What Happened
A new open-source project called CloakPipe appeared on Hacker News on March 6, 2026. It's a Rust proxy that sits between your application and any OpenAI-compatible API, detecting sensitive entities in requests and replacing them with consistent pseudonyms before the request reaches the LLM provider.
The key word is "consistent" - the same input always maps to the same token. "Tata Motors" always becomes "ORG_7" across every request. This means embeddings and vector search still work because the semantic structure is preserved, but the actual entity values never leave your infrastructure.
CloakPipe detects API keys, JWTs, email addresses, IP addresses, financial amounts, and fiscal dates. It encrypts its mapping vault with AES-256-GCM and claims under 5 milliseconds of added latency per request. The proxy handles streaming responses too, rehydrating pseudonyms across SSE chunks. Custom detection rules are configurable via TOML files.
The project is available on GitHub at github.com/rohansx/cloakpipe.
Why It Matters
Every time you send a prompt to an LLM API, that request passes through multiple systems: embedding APIs, cloud vector databases, the LLM provider itself. Each hop is a potential data leak. This is the core problem that's keeping many enterprises from fully adopting LLM-powered workflows, and it's a legitimate concern for individual developers handling client data too.
Existing approaches to this problem tend to break things. Stripping entities entirely destroys context the model needs. Encryption makes the text meaningless to the LLM. Full on-premise deployment is expensive and limits model choice. CloakPipe's pseudonymization approach tries to thread the needle - the model sees structurally valid text with fake entities, produces a response using those fake entities, and the proxy swaps the real values back in.
For anyone building LLM-powered tools that process customer data, financial records, or internal communications, this addresses a real compliance pain point.
Our Take
The approach is clever and the engineering choices are solid. Rust for a proxy that needs to add minimal latency is the right call. Deterministic pseudonymization that preserves semantic structure is a better solution than the "just anonymize everything" approaches we've seen before.
But there are important caveats. Entity detection is only as good as its rules. If CloakPipe misses a sensitive value - a customer name in an unusual format, a proprietary term the TOML rules don't cover - that data goes straight to the API. You can't treat this as a compliance guarantee without thorough testing against your actual data patterns.

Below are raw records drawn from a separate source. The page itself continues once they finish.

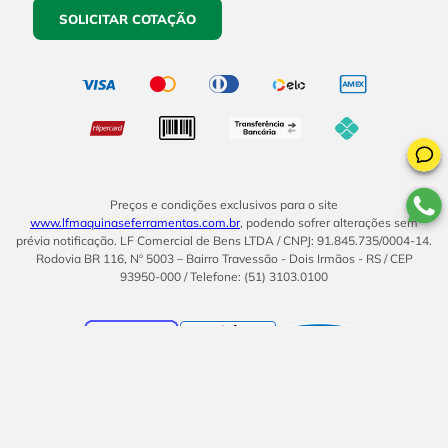
SOLICITAR COTAÇÃO
Preços e condições exclusivos para o site
www.lfmaquinaseferramentas.com.br
, podendo sofrer alterações sem
prévia notificação. LF Comercial de Bens LTDA / CNPJ: 91.845.735/0004-14.
Rodovia BR 116, Nº 5003 – Bairro Travessão - Dois Irmãos - RS / CEP
93950-000 / Telefone: (51) 3103.0100
BOM
UMA EMPRESA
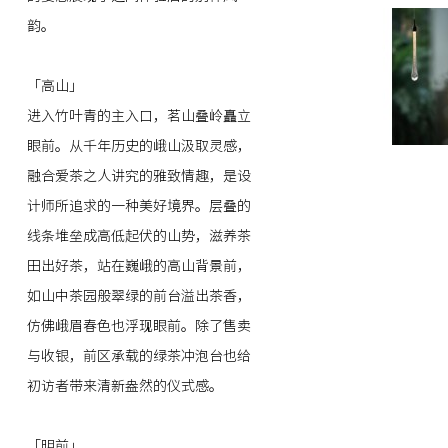
韵。
「高山」
进入竹叶青的主入口，茗山叠岭矗立
眼前。从千年历史的峨山汲取灵感，
融合爱茶之人讲究的雅致情趣，是设
计师所追求的一种美好境界。层叠的
线条堆垒成高低起伏的山势，滋养茶
田出好茶，站在巍峨的高山背景前，
如山中茶园般翠绿的前台溢出茶香，
仿佛峨眉春色也浮现眼前。除了售卖
与收银，前区承载的绿茶冲泡台也给
初访者带来清新盎然的仪式感。
「明前」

The 5ms overhead claim is impressive if it holds under load with complex detection rules. For most applications, that's negligible.

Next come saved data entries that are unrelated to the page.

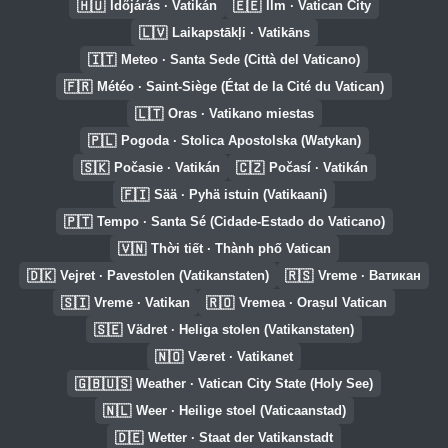
🇭🇺
🇪🇪
Időjárás · Vatikán
Ilm · Vatican City
🇱🇻
Laikapstākļi · Vatikāns
🇮🇹
Meteo · Santa Sede (Città del Vaticano)
🇫🇷
Météo · Saint-Siège (État de la Cité du Vatican)
🇱🇹
Oras · Vatikano miestas
🇵🇱
Pogoda · Stolica Apostolska (Watykan)
🇸🇰
🇨🇿
Počasie · Vatikán
Počasí · Vatikán
🇫🇮
Sää · Pyhä istuin (Vatikaani)
🇵🇹
Tempo · Santa Sé (Cidade-Estado do Vaticano)
🇻🇳
Thời tiết · Thành phố Vatican
🇩🇰
🇷🇸
Vejret · Pavestolen (Vatikanstaten)
Vreme · Ватикан
🇸🇮
🇷🇴
Vreme · Vatikan
Vremea · Orașul Vatican
🇸🇪
Vädret · Heliga stolen (Vatikanstaten)
🇳🇴
Været · Vatikanet
🇬🇧🇺🇸
Weather · Vatican City State (Holy See)
🇳🇱
Weer · Heilige stoel (Vaticaanstad)
🇩🇪
Wetter · Staat der Vatikanstadt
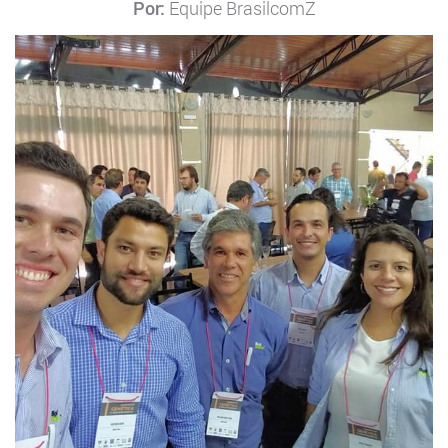
Por:
Equipe BrasilcomZ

The bigger question is whether pseudonymization is sufficient for your compliance requirements. Some regulations require that sensitive data never leaves certain network boundaries, period. A proxy that replaces "John Smith" with "PERSON_3" still sends the surrounding context, which might itself be revealing.
That said, for teams that are currently sending raw data to LLM APIs with no protection at all - and there are a lot of them - CloakPipe is a meaningful improvement that takes minutes to deploy. It's not a complete privacy solution, but it's a practical step in the right direction.